# Written tasks
(a) In the text on small business funding, which sources of capital were companies under 12 years old more likely to use than older businesses?
(b) Can you carry on the passage about small businesses and bank funding from its last sentence?

# Provided text
-------------------------

As community banks know so well, small businesses that rely on funding for their ongoing operations also face multiple challenges in trying to obtain capital. A recent study by Babson College in fact finds in many cases small businesses receive less than 50% of the amount they asked for.
The same survey found small businesses seeking funding through credit cards had the most reliable success rate (93%), online lenders were next (80%) and banks came in lower at about 65%. Over the long term, receiving only partial funding could significantly stymie small business operations and growth. Further, the rankings show at least this group of small businesses surveyed show banks may also run the risk of customers walking away dissatisfied and disgruntled at some level.
It bodes well for our industry that banks are the main source for small business credit. Indeed, survey respondents indicated they were about 400% more likely to apply to banks for capital than any other source. Moreover, small business owners remain reliant on their existing banking relationships to obtain future credit.
However, banks won't necessarily be able to maintain this dominance in the future without expending additional effort. As the survey noted, nontraditional sources of capital such as online lending and crowdfunding, are emerging as financing alternatives for small businesses. Indeed, 13% of all survey respondents said they applied for capital using these sources. Notably, younger companies under 12Ys old were more likely to leverage family and friends, angels, factoring and online lending than were the older businesses. This speaks volumes to the potential of these emerging funding sources as nascent companies age.

-------------------------

# Listing
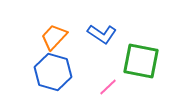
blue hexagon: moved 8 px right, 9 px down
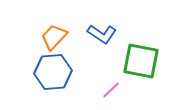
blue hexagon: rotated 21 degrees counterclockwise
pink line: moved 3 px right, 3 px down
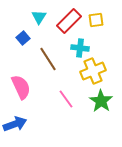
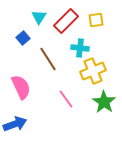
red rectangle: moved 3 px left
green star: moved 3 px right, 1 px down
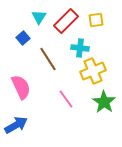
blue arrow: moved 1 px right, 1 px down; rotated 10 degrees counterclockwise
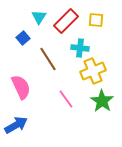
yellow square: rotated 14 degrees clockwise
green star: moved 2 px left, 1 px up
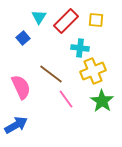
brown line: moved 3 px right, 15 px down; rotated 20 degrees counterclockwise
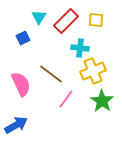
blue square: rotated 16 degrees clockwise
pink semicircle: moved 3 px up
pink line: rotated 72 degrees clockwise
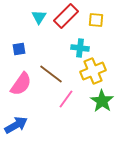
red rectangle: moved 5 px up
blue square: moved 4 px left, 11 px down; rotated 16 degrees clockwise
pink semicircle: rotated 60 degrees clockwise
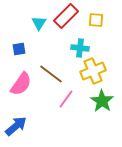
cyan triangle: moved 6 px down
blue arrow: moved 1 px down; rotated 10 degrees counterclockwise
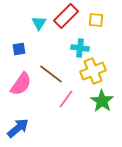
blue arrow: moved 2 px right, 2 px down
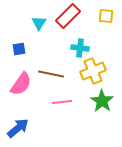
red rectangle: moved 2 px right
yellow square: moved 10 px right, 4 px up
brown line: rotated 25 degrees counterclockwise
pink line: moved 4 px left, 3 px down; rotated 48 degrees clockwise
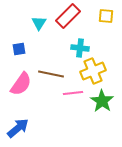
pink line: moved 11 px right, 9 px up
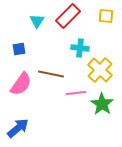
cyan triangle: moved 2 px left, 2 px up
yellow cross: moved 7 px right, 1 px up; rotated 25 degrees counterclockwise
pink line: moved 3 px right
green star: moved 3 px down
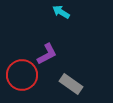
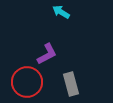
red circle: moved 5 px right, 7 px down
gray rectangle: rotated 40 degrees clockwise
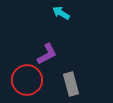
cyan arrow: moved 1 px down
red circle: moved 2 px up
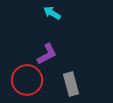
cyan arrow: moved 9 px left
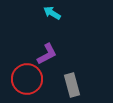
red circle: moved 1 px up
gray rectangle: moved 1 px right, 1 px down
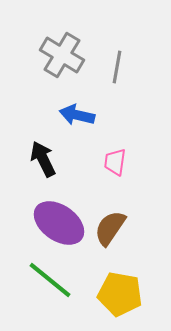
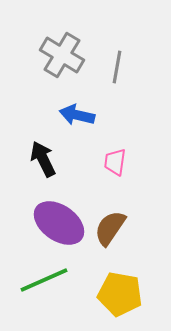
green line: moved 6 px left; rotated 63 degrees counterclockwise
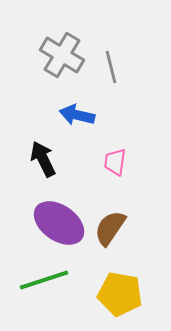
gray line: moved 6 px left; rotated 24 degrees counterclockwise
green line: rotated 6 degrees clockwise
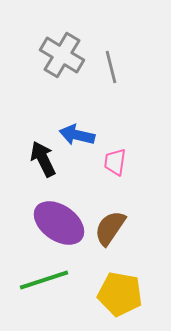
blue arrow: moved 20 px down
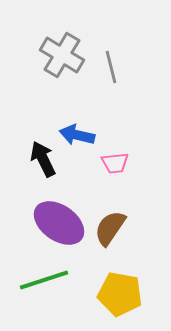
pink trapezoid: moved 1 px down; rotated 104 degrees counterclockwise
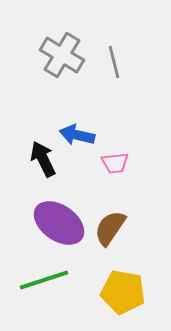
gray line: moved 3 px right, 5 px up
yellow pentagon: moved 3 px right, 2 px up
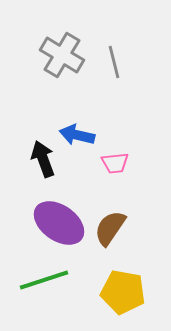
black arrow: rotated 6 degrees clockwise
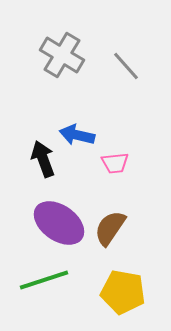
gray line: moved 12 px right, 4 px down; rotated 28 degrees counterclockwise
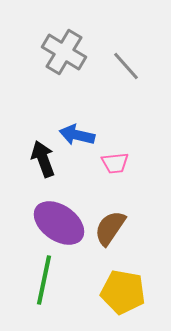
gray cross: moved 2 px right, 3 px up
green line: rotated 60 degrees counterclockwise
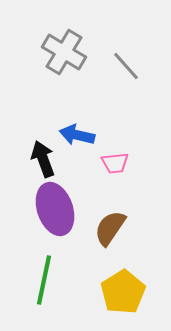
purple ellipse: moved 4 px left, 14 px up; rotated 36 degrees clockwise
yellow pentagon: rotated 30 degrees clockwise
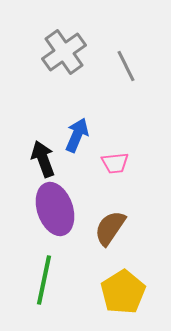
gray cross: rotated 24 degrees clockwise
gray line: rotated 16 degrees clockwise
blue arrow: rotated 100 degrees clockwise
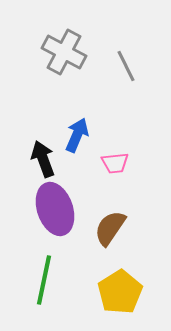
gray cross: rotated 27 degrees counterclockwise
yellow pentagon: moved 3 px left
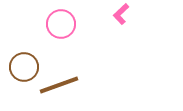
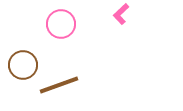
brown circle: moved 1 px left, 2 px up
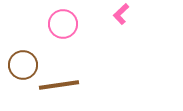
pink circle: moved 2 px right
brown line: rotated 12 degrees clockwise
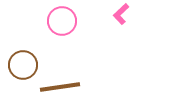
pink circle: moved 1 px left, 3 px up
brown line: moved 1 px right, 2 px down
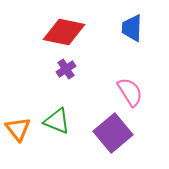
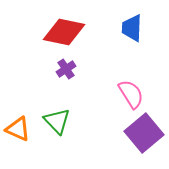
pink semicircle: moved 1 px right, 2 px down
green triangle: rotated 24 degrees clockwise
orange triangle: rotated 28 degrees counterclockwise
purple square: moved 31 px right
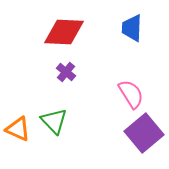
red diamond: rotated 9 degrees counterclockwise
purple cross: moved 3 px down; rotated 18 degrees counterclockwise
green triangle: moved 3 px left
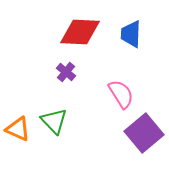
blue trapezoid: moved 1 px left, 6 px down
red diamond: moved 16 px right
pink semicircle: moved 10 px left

-------------------------

# Responses by task
(a)
- Family and friends
- Angels
- Factoring
- Online lending

(b)
To better serve small businesses, banks have multiple options. When asked what would make it easier to access credit or obtain loans, the majority of respondents (58%) said they wanted more flexible terms from their lenders. Nearly half the business owners (46%) also called for smaller minimum loans and 44% said banks should do more to reduce the amount of paperwork.
Certainly there are regulatory constraints that limit some of these areas, but banks can work within any confines to ease the burden on small business customers. What's more, by educating businesses owners on the variety of lending models, financing products available, rates and terms; banks can open new doors for customers. Certainly, informed consumers make better customers in the long run.
Despite all of the challenges out there, small businesses continue to rely on banks to quench their thirst for much-needed funds as they grow and expand operations. Community bankers know that by offering their help, today's makeshift lemonade stands can become tomorrow's long-lasting and thriving businesses. Ignore the cranky neighbors and keep doing what you do community bankers as you support small business all over this great country of ours.